Slashdot Mirror


PostgreSQL 9.5 Does UPSERT Right (thenewstack.io)

joabj writes: For years, PostgreSQL users would ask when their favorite open source database system would get the UPSERT operator, which can either insert an entry or update it if a previous version already existed. Other RDMS have long offered this feature. Bruce Momjian, one of the chief contributors to PostgreSQL, admits to being embarrassed that it wasn't supported. Well, PostgreSQL 9.5, now generally available, finally offers a version of UPSERT and users may be glad the dev team took their time with it. Implementations of UPSERT on other database systems were "handled very badly," sometimes leading to unexpected error messages Momjian said. Turns out it is very difficult to implement on multi-user systems. "What is nice about our implementation is that it never generates an unexpected error. You can have multiple people doing this, and there is very little performance impact," Momjian said. Because it can work on multiple tables at once, it can even be used to merge one table into another.

8 of 105 comments (clear)

  1. Re:I'm curious by Anonymous Coward · · Score: 2, Informative

    Something like this :

    IF EXISTS (SELECT id FROM [table] WHERE id = :id)
    THEN
          UPDATE TABLE [table] .......... WHERE id = :id
    ELSE
          INSERT INTO [table] (.......) VALUES (...........)
    END IF;

  2. Re: Fucking finally. by Rei · · Score: 4, Informative

    Postgres is leading edge in some things, like (ridiculously useful) table inheritance. Their implementation could have been slightly better (the most common complaint being that indices don't inherit, you need to re-add them on all descendants), but I'm very glad that they were early adopters on this one. They even pulled off multiple inheritance well.

    --
    He's the sort of person who would sell the Red Cross to Dracula.
  3. Re:I'm somewhat by Lord+Crc · · Score: 4, Informative

    Is this summary saying that, prior to now, you could not update data that was in the database?

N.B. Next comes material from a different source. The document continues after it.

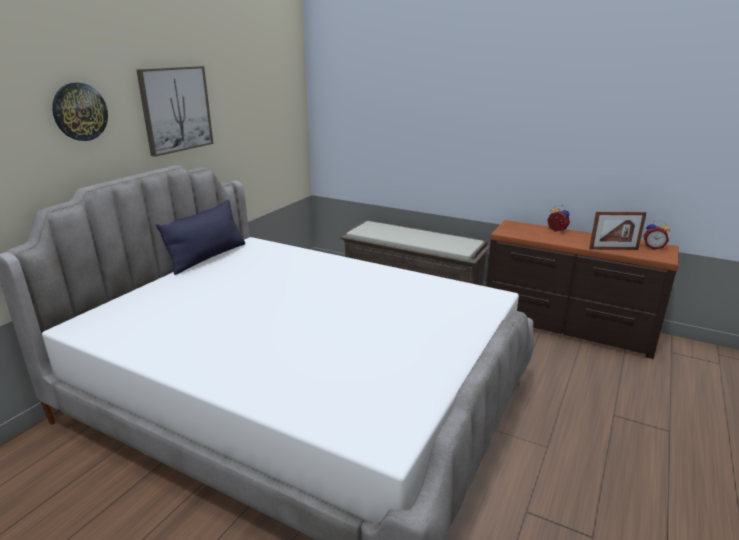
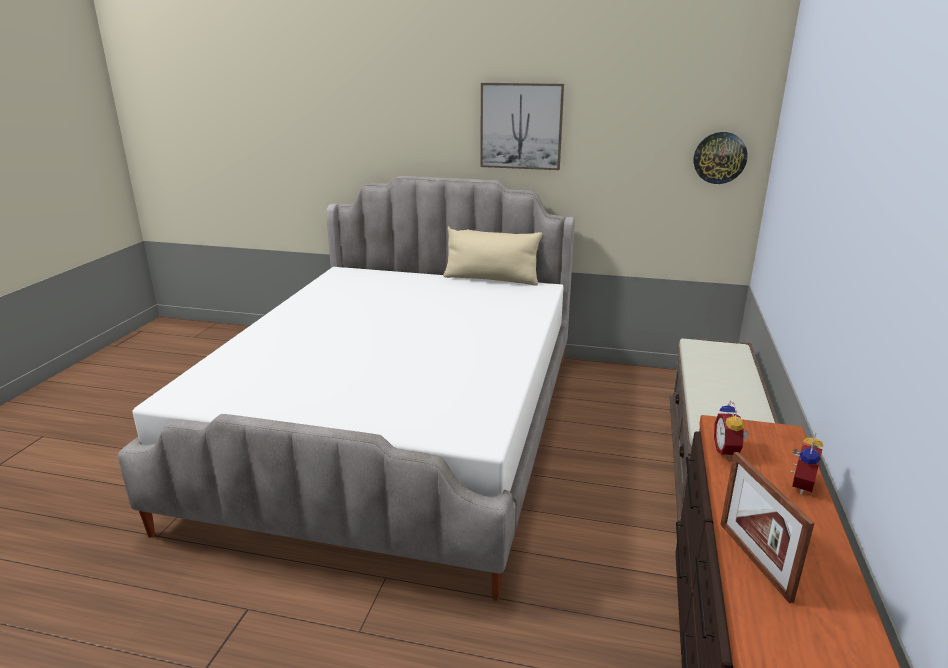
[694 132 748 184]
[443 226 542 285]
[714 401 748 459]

    No. In some cases you want to use a table like a key-value storage. If the key does not exist you need to insert a row with that key. Otherwise you'll want to keep only one row with that key, and just update the value.

    One can always do a "if key exists then update else insert", but the problem is that this is not atomic, because the "key exists" check is a separate statement from the insert or update statement. This can lead to issues if you have multiple connections accessing the same keys at the same time.

    The UPSERT allows you to do this as one atomic operation.

  4. Re:I'm somewhat by vikingpower · · Score: 3, Informative

    Lord Crc answered correctly. UPSERT = (INSERT iff not exists... else UPDATE ). The article is correct in the sense that other databases, especially open source one, do not always handle this one correctly. It was not part of "traditional" SQL and is rather new. Object-oriented and graph databases do not have any problems with such operators, as they're explicitly written to deal with this use case. For relational databases like PostgreSQL this is a harder one to get right. Whether PostgreSQL now really got it right, can only be proven by protracted use "out in the wild".

    --
    Religous speak to God. Insane are spoken to by God. When all shut up, one can finally hear Shostakovich in peace
  5. Re: Thanks a lot PostgreSQL devels by Anonymous Coward · · Score: 4, Informative

    It is not that trivial, if you have to take into account race conditions and roll-back without using a global lock which would kill the performance. There are actually quite a few research papers just about this problem.

  6. Re:I'm somewhat by Lord+Crc · · Score: 4, Informative

    Most databases allow you to do transactions (BEGIN TRAN/COMMIT TRAN) that force it to be atomic.

    Sure, but in that case you might get errors when you try to commit if another connection has changed the value in the meantime, and you'll have to retry the whole thing. That's what UPSERT avoids.

  7. Re:Too late by MagicMerlin · · Score: 3, Informative

    That's how to do it. It has to be managed in a loop transaction side or in the application. This loop is remarkably difficult to get right by most programmers. For example, if a trigger is added to the inserted table after the fact causing an error in some other table, most loop based upsert code I've seen will fail into an infinite loop.

  8. Re:I'm curious by halivar · · Score: 3, Informative

    MERGE can combine multiple INSERT, UPDATE and DELETE operations into a single atomic operation.

    In PostgresSQL, Oracle, and SQL Server, MERGE is not atomic. Also, it is not UPSERT. You can use MERGE to accomplish the same end goal, but they are not synonymous and they do not work the same. Also, the syntax is idiosyncratic, and most extant implementations are problematic enough that MERGE is best avoided.